Hounsfield Memorial Lecture 2015
The Hounsfield Memorial Lecture, which is held in memory of Nobel Laureate Sir Godfrey Hounsfield, was re-launched on Wednesday 4th November 2015 with a lecture from German chemist and medical physicist, Professor Jürgen Hennig. He currently works as Scientific Director of the Department of Diagnostic Radiology and Chairman of the Magnetic Resonance Development and Application Center at University Medical Center Freiburg. Prof Hennig is internationally renowned for his pioneering work in Magnetic Resonance Imaging (MRI) for clinical diagnostics and his talk, Magnetic Resonance Imaging: Visions of Life, starts by introducing the basic principles behind MRI and moves on to more recent advances in the technology that have allowed blood flow and brain function to be more closely studied.
The Imperial Hounsfield Memorial Lecture series was first launched in 2005, in memory of imaging scientist and Nobel Laureate Sir Godfrey Hounsfield. Advances in biomedical imaging technology have allowed tremendous progress in diagnostic and surgical imaging since the first X-ray. Each new development has been based on fundamental scientific progress in science and engineering, resulting in Nobel prizes in medicine for the non-medically trained inventors of techniques such as CT and MRI. By bringing together scientists, engineers and clinicians from Imperial and beyond, the event promotes further collaboration and technological breakthroughs.
This year, in addition to the evening lecture, four interactive workshops and a poster competition were also organised as part of the Hounsfield Lecture. The areas covered by the workshops were, Imaging for Global Health, Big Data @ Small Scales, Magnetic Resonance Imaging and Atrial Fibrillation Ablation Studies, and Patient-specific-computational-fluid-dynamics.
A poster competition and poster session held in conjunction with the event drew a large number of high quality submissions from researchers in biomedical imaging. The work on display demonstrated the wide range of applications for imaging, with research ranging from capturing bowel oxygenation during surgery, depth reconstruction for bronchoscopic navigation, to studying the synaptic dynamics of the brain.
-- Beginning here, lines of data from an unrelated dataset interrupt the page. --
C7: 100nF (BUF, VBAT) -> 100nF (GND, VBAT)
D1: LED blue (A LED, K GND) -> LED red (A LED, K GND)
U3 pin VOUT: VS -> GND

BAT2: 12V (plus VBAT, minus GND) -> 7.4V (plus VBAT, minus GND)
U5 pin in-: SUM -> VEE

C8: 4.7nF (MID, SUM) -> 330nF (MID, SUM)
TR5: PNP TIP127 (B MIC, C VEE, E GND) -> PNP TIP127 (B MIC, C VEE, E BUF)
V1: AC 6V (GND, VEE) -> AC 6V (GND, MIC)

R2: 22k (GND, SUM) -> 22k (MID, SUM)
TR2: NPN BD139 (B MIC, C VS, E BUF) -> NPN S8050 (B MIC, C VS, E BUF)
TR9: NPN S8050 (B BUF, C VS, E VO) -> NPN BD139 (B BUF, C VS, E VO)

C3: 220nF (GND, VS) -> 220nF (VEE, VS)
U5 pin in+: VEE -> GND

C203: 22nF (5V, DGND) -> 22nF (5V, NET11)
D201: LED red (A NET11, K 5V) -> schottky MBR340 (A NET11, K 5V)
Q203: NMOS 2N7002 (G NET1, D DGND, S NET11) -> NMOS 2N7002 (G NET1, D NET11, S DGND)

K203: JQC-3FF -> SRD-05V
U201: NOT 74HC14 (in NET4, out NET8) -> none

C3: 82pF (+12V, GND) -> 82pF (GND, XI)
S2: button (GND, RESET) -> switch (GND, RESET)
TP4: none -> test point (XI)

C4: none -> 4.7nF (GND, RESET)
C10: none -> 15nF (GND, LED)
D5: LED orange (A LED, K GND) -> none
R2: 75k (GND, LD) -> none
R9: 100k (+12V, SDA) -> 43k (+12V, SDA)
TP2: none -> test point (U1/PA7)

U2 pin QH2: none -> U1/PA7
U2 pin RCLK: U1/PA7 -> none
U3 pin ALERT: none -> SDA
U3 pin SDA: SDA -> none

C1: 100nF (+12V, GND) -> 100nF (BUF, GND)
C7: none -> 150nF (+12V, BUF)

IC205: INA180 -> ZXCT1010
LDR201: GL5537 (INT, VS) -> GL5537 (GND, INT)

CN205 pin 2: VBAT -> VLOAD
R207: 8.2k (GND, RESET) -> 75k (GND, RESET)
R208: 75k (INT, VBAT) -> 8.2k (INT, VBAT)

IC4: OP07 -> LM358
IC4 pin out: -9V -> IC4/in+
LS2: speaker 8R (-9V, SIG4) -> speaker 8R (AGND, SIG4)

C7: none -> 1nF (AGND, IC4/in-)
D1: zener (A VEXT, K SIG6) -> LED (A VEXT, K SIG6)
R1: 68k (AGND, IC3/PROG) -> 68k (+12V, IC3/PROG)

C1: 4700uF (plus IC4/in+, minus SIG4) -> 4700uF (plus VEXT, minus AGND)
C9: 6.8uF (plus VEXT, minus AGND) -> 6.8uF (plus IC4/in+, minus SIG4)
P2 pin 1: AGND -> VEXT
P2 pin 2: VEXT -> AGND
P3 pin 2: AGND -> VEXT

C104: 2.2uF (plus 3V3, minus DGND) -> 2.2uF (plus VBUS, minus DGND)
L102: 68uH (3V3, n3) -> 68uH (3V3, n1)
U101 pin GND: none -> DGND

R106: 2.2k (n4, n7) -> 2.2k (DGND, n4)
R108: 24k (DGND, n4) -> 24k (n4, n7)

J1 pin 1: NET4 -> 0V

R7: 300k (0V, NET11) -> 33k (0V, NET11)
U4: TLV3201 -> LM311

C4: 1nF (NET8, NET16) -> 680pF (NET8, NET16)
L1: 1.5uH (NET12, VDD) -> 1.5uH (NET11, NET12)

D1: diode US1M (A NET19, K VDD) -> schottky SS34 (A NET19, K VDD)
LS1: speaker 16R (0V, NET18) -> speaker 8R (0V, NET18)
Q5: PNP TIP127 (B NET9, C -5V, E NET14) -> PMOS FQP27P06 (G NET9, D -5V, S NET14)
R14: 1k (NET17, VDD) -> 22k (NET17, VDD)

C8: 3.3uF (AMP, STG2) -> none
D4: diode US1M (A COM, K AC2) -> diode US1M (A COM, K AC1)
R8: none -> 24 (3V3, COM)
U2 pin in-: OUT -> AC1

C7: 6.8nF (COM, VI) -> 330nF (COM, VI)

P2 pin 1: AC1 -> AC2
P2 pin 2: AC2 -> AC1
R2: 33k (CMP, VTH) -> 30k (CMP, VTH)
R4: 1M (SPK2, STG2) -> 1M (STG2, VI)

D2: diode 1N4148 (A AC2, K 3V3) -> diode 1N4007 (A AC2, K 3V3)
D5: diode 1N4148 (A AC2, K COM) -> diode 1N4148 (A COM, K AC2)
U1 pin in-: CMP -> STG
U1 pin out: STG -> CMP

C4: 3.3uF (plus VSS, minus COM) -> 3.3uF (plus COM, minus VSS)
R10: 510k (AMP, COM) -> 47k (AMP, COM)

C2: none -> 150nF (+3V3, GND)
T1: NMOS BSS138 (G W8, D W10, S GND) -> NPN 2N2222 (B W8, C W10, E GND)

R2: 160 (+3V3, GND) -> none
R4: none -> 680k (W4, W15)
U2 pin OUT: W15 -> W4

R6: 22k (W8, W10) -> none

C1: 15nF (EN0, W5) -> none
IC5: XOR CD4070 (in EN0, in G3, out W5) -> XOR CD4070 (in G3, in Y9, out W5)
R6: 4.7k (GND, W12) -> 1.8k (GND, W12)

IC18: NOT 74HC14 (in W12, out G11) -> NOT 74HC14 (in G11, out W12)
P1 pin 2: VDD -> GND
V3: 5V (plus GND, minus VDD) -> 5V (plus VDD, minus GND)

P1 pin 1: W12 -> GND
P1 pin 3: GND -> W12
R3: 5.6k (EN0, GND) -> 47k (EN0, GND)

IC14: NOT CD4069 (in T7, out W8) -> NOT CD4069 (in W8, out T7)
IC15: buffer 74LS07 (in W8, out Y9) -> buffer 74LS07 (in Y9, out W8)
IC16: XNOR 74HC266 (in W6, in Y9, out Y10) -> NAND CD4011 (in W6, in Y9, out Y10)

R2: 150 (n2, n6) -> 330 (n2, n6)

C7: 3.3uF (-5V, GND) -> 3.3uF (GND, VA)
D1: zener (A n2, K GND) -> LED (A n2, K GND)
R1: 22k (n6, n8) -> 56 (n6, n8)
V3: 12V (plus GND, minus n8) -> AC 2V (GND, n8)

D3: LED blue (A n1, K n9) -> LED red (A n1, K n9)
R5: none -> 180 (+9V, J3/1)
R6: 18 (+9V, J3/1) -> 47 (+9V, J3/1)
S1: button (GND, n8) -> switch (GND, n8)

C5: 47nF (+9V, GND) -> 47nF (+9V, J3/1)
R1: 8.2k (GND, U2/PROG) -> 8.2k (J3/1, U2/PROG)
The winning poster from Antonio de Marvao was, High resolution 3D MRI reveals continuous adverse effects of systolic blood pressure on left ventricular structure.
Joint runners-up were Nilesh Pareek, Investigating the Causal Relationship Between Perturbed Shear Stress and Formation of Progressive Atherosclerotic Plaques and Thin Cap Fibroatheroma in Transgenic Hypercholesterolaemic Minipigs, and Amish Lakhani, Tractography of the Prostatic Neurovascular Bundles: Technique and Interpretation.